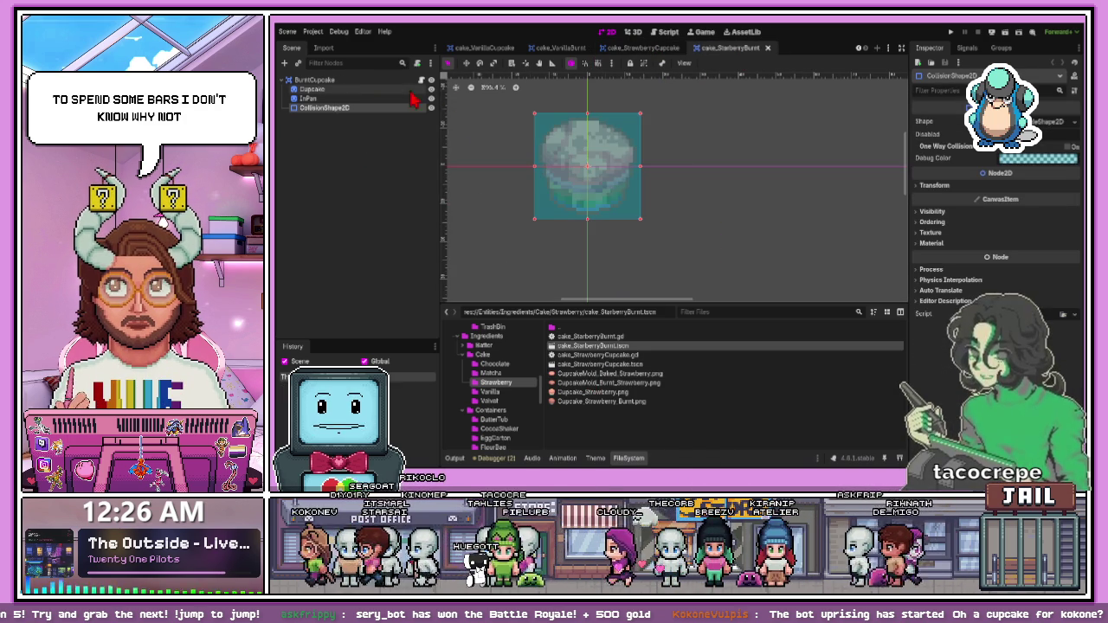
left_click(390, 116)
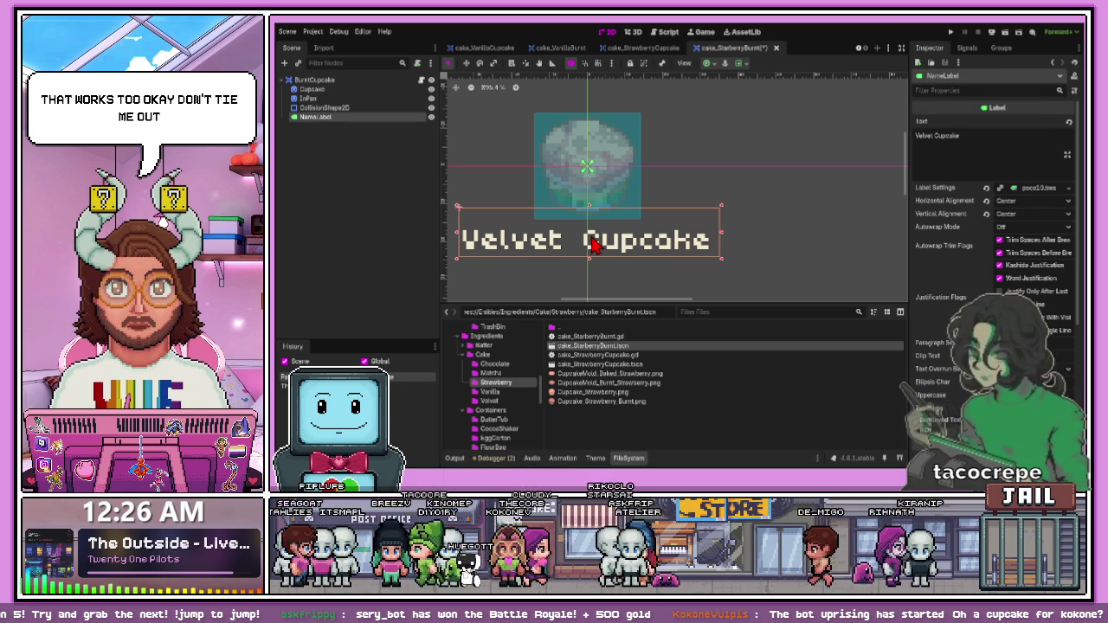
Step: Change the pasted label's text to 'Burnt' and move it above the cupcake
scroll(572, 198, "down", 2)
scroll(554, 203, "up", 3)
◇ ◇ ◇ ◇
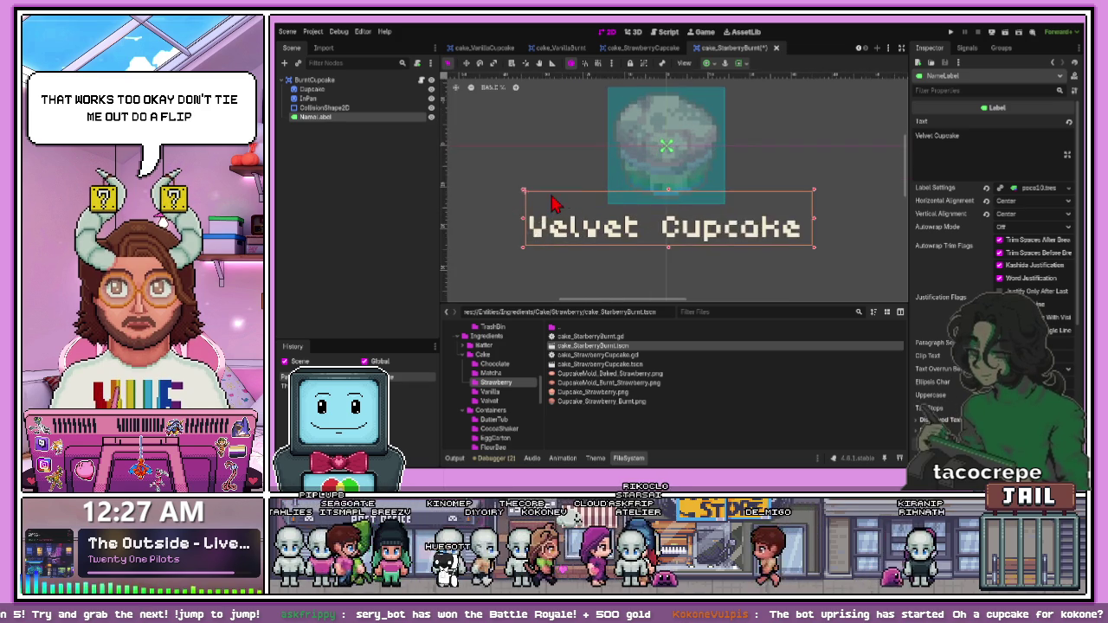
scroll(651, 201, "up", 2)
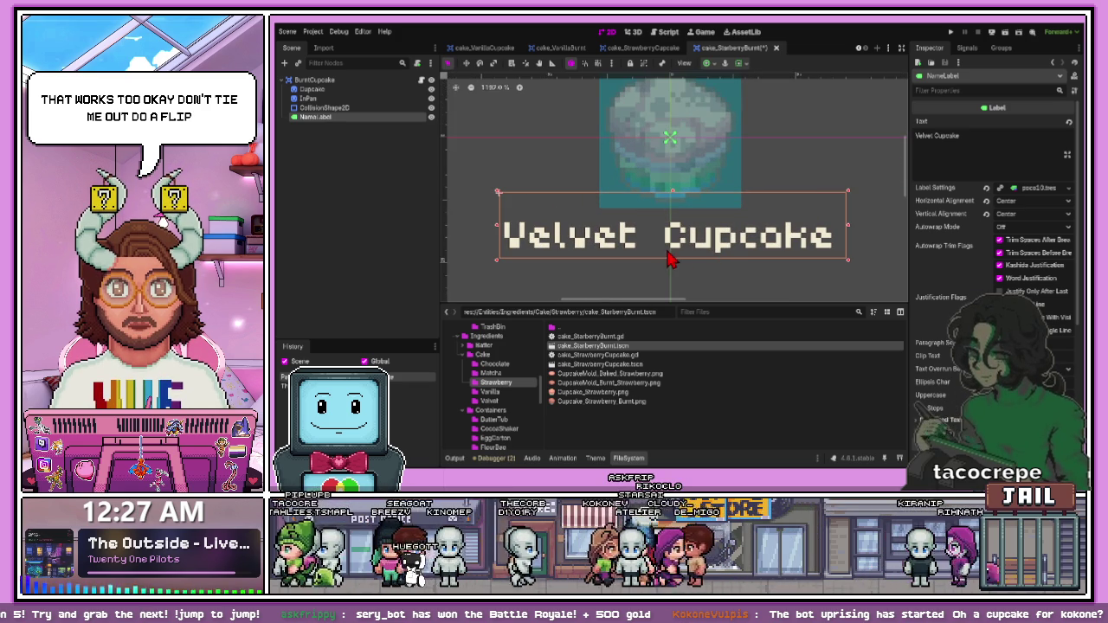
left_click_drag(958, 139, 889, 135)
◇ ◇ ◇ ◇
_AIM OF THE TASK:_ Wherever the string "scroll" appears in the records above, copy the line it sits in.

_RESULT FOR THIS EXERCISE:_
scroll(572, 198, "down", 2)
scroll(554, 203, "up", 3)
scroll(651, 201, "up", 2)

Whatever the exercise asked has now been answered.